The full membership of the advisory group consists of Sir John Mortimer, chairman; Professor Peter Clarke, professor of modern history at Cambridge university; Richard Cork, chief art critic at The Times; Bob Crowley, award-winning stage designer for the Royal Shakespeare Company and the national theatre; Councillor Bob Harris, chair of the arts and leisure committee of the Association of Local Government and deputy leader of Greenwich borough council; Neil MacGregor, director of the national gallery; Elsie Owusu, London-based architect and principal of Elsie Owusu Associates; and Baroness Rendell, the crime novelist Ruth Rendell. It is a very distinguished group, and the House can be confident that they will give fair and wise consideration to the matter that we have put before them.

I know that details of the campaign for a memorial to the women of the second world war have been sent to Sir John Mortimer, and that Madam Speaker, as patron of the campaign, has written to him commending the use of the vacant plinth in Trafalgar square for that purpose. Sir John has replied to Madam Speaker, inviting a representative on behalf of the women of the second world war to give evidence to his group. The Under-Secretary of State for Social Security, my hon. Friend the Member for City of York (Mr. Bayley) has also written to Sir John, to reinforce the case.

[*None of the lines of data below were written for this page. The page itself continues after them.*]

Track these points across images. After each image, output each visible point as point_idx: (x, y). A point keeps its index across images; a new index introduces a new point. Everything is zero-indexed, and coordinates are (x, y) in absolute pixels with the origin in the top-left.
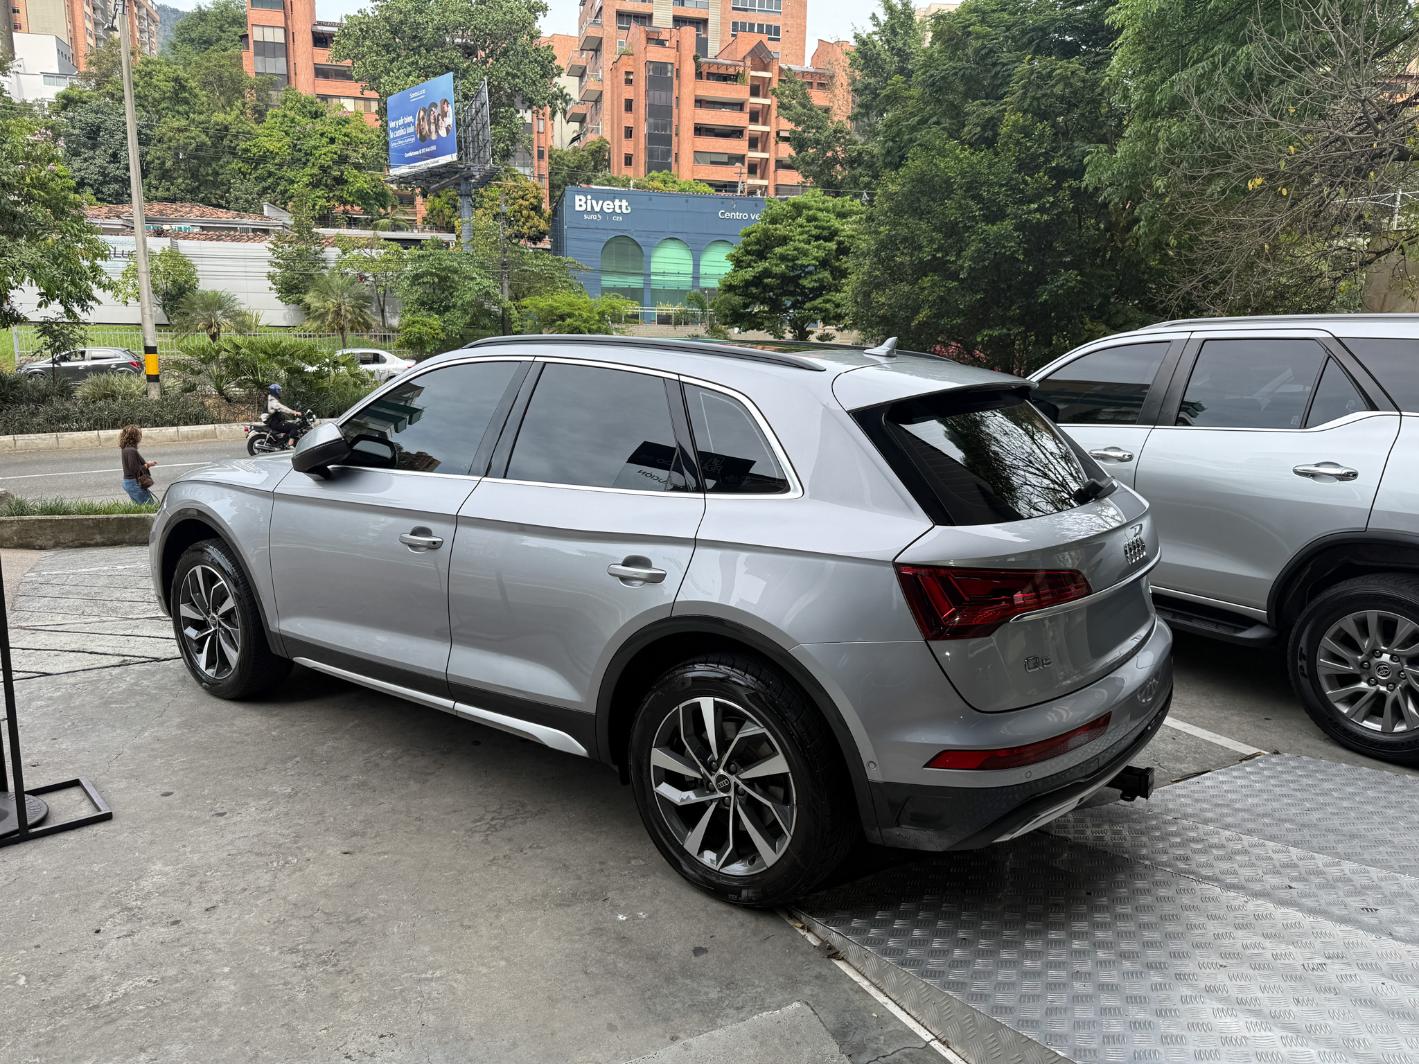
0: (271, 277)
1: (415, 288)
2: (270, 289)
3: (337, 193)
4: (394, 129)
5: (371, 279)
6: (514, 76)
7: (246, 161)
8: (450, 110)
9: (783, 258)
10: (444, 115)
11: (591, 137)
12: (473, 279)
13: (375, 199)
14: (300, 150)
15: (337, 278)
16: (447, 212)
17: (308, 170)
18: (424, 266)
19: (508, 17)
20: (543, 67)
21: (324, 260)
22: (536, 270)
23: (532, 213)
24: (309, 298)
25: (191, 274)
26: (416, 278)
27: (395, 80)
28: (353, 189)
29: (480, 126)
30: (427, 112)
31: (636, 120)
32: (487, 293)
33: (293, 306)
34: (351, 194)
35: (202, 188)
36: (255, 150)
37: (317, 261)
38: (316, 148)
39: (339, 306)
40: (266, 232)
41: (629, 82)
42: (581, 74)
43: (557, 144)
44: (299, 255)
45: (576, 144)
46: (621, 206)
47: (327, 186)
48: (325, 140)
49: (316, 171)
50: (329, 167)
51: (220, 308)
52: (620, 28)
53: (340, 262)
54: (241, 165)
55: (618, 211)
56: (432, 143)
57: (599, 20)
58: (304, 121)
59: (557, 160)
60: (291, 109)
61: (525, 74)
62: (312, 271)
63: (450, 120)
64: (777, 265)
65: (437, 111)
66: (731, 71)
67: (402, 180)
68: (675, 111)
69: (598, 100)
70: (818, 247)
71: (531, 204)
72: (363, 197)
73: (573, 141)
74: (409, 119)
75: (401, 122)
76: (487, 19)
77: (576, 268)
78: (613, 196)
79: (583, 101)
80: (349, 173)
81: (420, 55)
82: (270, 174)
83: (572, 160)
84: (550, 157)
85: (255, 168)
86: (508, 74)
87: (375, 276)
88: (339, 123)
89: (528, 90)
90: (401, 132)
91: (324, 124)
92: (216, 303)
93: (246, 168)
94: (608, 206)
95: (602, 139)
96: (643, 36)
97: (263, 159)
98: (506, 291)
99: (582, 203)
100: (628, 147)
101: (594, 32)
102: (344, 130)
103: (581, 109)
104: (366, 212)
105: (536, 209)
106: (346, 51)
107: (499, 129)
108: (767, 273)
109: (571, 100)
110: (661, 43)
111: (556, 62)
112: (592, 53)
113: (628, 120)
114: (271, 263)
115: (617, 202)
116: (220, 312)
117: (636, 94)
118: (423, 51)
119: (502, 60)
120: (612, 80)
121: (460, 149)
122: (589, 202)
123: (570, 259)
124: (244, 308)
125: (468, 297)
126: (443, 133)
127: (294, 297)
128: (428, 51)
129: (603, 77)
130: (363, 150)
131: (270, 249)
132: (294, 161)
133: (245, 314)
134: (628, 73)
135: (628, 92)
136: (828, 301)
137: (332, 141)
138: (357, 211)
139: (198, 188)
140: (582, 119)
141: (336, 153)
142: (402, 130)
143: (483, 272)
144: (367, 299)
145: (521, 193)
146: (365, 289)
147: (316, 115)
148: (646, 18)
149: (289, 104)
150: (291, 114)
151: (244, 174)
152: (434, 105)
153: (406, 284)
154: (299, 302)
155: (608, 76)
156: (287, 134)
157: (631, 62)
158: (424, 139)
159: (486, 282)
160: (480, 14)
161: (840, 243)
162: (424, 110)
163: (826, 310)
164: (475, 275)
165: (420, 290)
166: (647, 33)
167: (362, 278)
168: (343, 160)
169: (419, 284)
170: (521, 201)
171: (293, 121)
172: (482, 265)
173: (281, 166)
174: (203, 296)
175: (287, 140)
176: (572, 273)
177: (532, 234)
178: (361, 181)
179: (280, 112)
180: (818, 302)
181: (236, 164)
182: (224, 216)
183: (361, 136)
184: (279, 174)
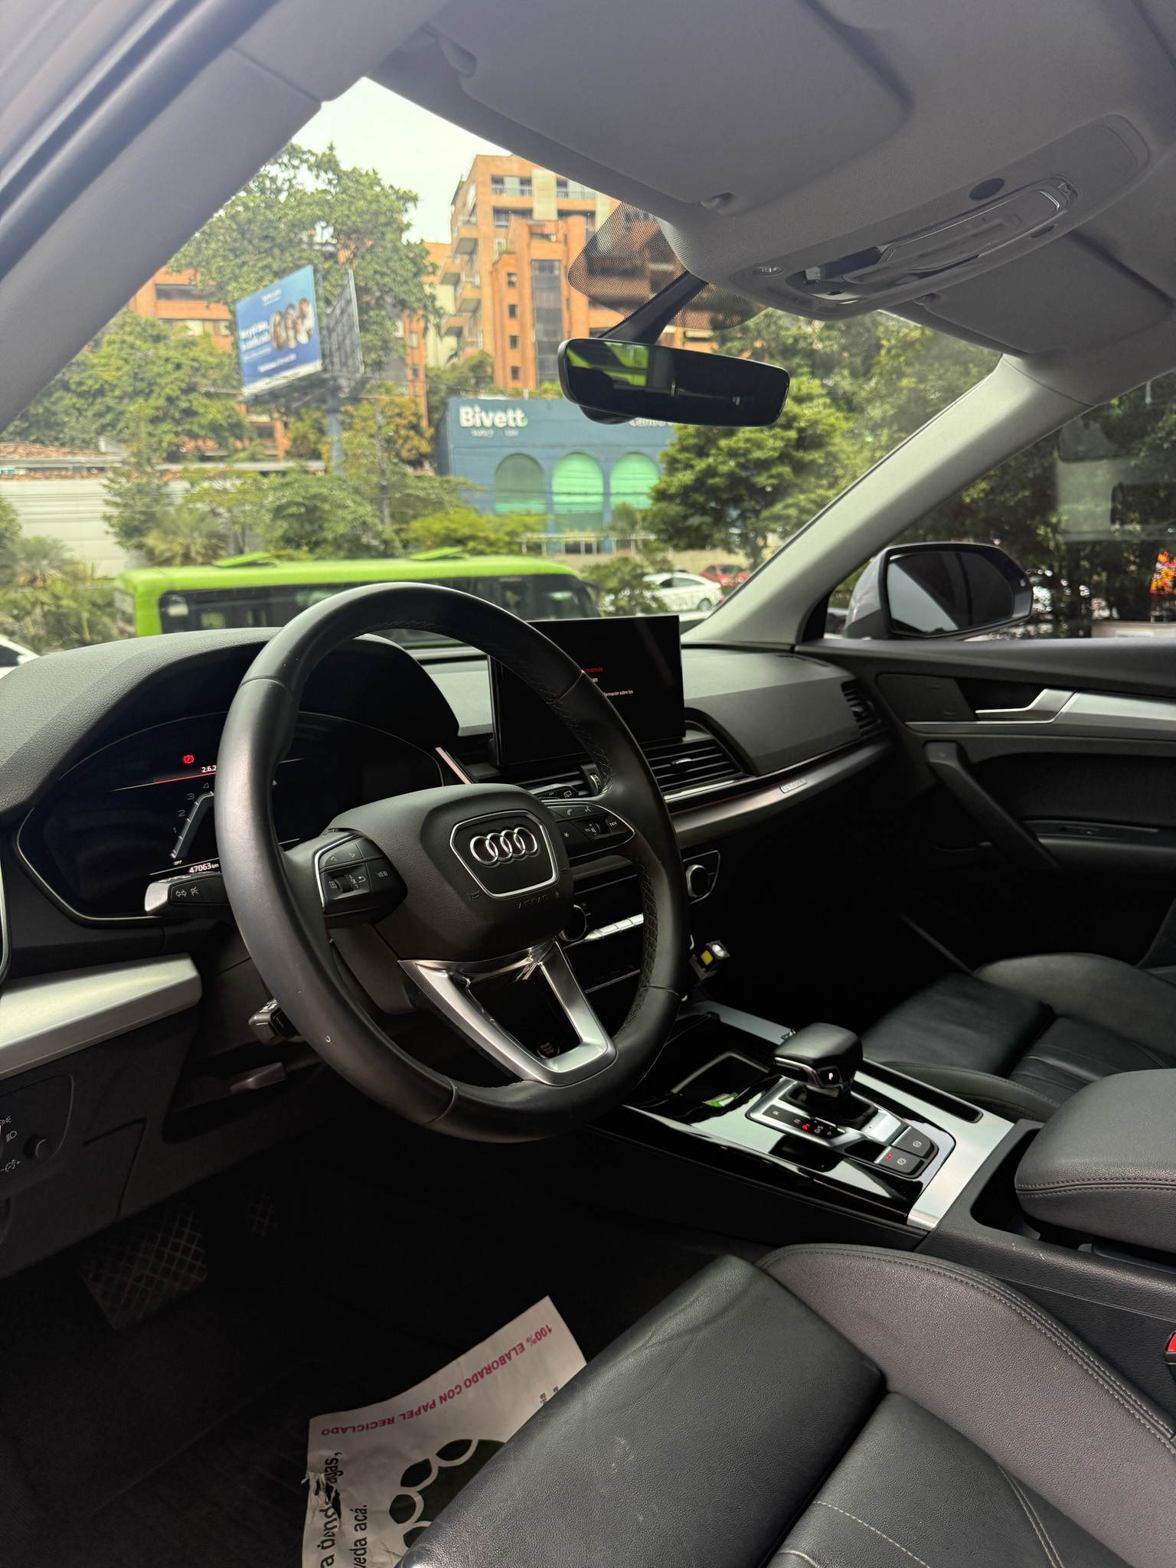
0: (107, 518)
1: (279, 522)
2: (107, 533)
3: (187, 427)
4: (246, 340)
5: (226, 515)
6: (383, 274)
7: (81, 395)
8: (310, 310)
9: (732, 453)
10: (303, 316)
11: (470, 351)
12: (347, 507)
13: (228, 431)
14: (142, 380)
15: (186, 516)
16: (312, 437)
17: (152, 402)
18: (287, 496)
19: (374, 206)
20: (415, 263)
21: (168, 495)
22: (421, 494)
23: (412, 433)
24: (152, 540)
25: (12, 520)
26: (279, 512)
27: (245, 286)
28: (204, 421)
29: (346, 329)
30: (284, 316)
31: (522, 326)
32: (364, 523)
33: (135, 553)
34: (202, 427)
35: (33, 430)
36: (90, 382)
37: (160, 496)
38: (160, 375)
39: (188, 548)
40: (102, 470)
41: (511, 284)
42: (455, 280)
43: (431, 362)
44: (140, 491)
45: (455, 360)
46: (515, 417)
47: (173, 418)
48: (170, 367)
49: (161, 402)
50: (177, 398)
51: (45, 557)
52: (498, 226)
53: (190, 498)
54: (75, 400)
55: (512, 424)
56: (290, 351)
57: (473, 219)
58: (144, 346)
59: (433, 379)
60: (131, 333)
61: (394, 272)
62: (156, 509)
63: (310, 322)
64: (724, 463)
65: (294, 314)
66: (628, 265)
67: (258, 402)
68: (565, 315)
69: (476, 309)
70: (774, 437)
71: (410, 422)
72: (215, 429)
73: (451, 357)
74: (263, 326)
75: (253, 330)
76: (350, 210)
77: (468, 490)
78: (503, 407)
79: (460, 310)
80: (198, 402)
81: (273, 257)
82: (109, 409)
83: (451, 378)
84: (427, 376)
85: (92, 404)
86: (376, 272)
87: (230, 510)
88: (185, 346)
89: (399, 290)
90: (255, 342)
91: (168, 347)
92: (41, 551)
93: (80, 403)
94: (500, 419)
95: (483, 352)
96: (525, 232)
97: (101, 392)
98: (388, 520)
99: (470, 416)
100: (513, 358)
101: (467, 233)
102: (191, 354)
103: (456, 322)
104: (221, 446)
105: (415, 427)
106: (188, 259)
107: (369, 337)
108: (711, 472)
109: (444, 313)
110: (546, 237)
111: (431, 259)
112: (466, 257)
113: (513, 328)
114: (108, 503)
115: (511, 413)
116: (45, 562)
117: (521, 297)
118: (276, 251)
119: (368, 257)
120: (492, 285)
121: (324, 356)
122: (477, 416)
123: (461, 479)
124: (76, 555)
125: (342, 529)
126: (303, 338)
127: (135, 541)
128: (282, 251)
129: (480, 282)
130: (213, 374)
131: (105, 486)
132: (136, 394)
133: (78, 563)
134: (510, 275)
135: (511, 297)
136: (787, 507)
137: (178, 366)
138: (210, 446)
139: (28, 428)
140: (458, 333)
141: (183, 380)
142: (255, 338)
143: (358, 499)
144: (221, 537)
145: (397, 410)
146: (220, 525)
147: (157, 339)
148: (526, 213)
149: (128, 329)
150: (130, 339)
151: (79, 410)
152: (291, 306)
153: (267, 517)
154: (140, 547)
155: (487, 281)
156: (126, 361)
157: (513, 261)
158: (281, 349)
159: (361, 510)
160: (341, 205)
161: (801, 430)
162: (281, 314)
163: (788, 517)
164: (349, 503)
165: (285, 525)
166: (530, 227)
167: (214, 513)
168: (190, 389)
169: (284, 517)
170: (398, 420)
171: (132, 346)
172: (357, 491)
173: (121, 398)
174: (25, 544)
175: (126, 368)
176: (465, 495)
177: (412, 457)
178: (213, 412)
179: (118, 338)
180: (778, 508)
181: (69, 400)
182: (53, 455)
183: (211, 359)
184: (120, 408)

I assure my hon. Friend the Member for Selby that Sir John's advisory group will give the proposal the full and serious consideration that it merits, taking into account the range and weight of support that it has already achieved.

Many other suggestions have been received from the public and numerous organisations about what should go on the plinth, and Sir John's advisory group will need to take all those into account. The group is looking for the best solution for the plinth in that hugely important civic location, and may feel that it should not be a war memorial. There are other sites in central London where such a memorial might be placed: the vacant plinth in Trafalgar Square may not necessarily the best place for it. I assure my hon. Friend, however, that the proposal will be given fair consideration.

Mr. Peter Bottomley (Worthing, West)

The debate has two parts: the first deals with whether there should be a memorial; and the second deals with where such a memorial should go. If by chance Trafalgar square is not the best place for the memorial, will the Government consider establishing a team led by Ministers to determine a better alternative?

Mr. Howarth

The hon. Gentleman has made a very constructive and helpful suggestion, which I shall certainly ask my hon. Friend the Secretary of State to consider.

I shall conclude by reminding the House of the commitment that was made in the White Paper on London Government, "A Mayor and Assembly for London", published in May 1998, to transfer management responsibility for Trafalgar square to the new Greater London Authority. The square will remain Crown land, but day-to-day responsibility for its care, management and use will, subject to the passage of the legislation now before Parliament, pass to the new mayor of London. Clauses to effect that transfer of responsibility have been included in the Greater London Authority Bill.

Subject to the agreement of Parliament, the mayor should take over responsibility for Trafalgar square in July 2000, or soon after. I therefore anticipate that it will ultimately be for the mayor to decide what, if anything, goes on the vacant plinth once the RSA's project has reached its conclusion and Sir John's advisory group have made their recommendations. My right hon. Friend the Secretary of State will, however, have a continuing involvement in decisions on what will occupy the vacant plinth by virtue of his responsibility to give final approval under the Public Statues Act 1854, which will not be extinguished by the Greater London Authority Bill.

I am grateful to my hon. Friend the Member for Selby for putting forward an important case with such dignity, humour and eloquence.

Question put and agreed to.

Adjourned accordingly at twenty-six minutes past Seven o'clock.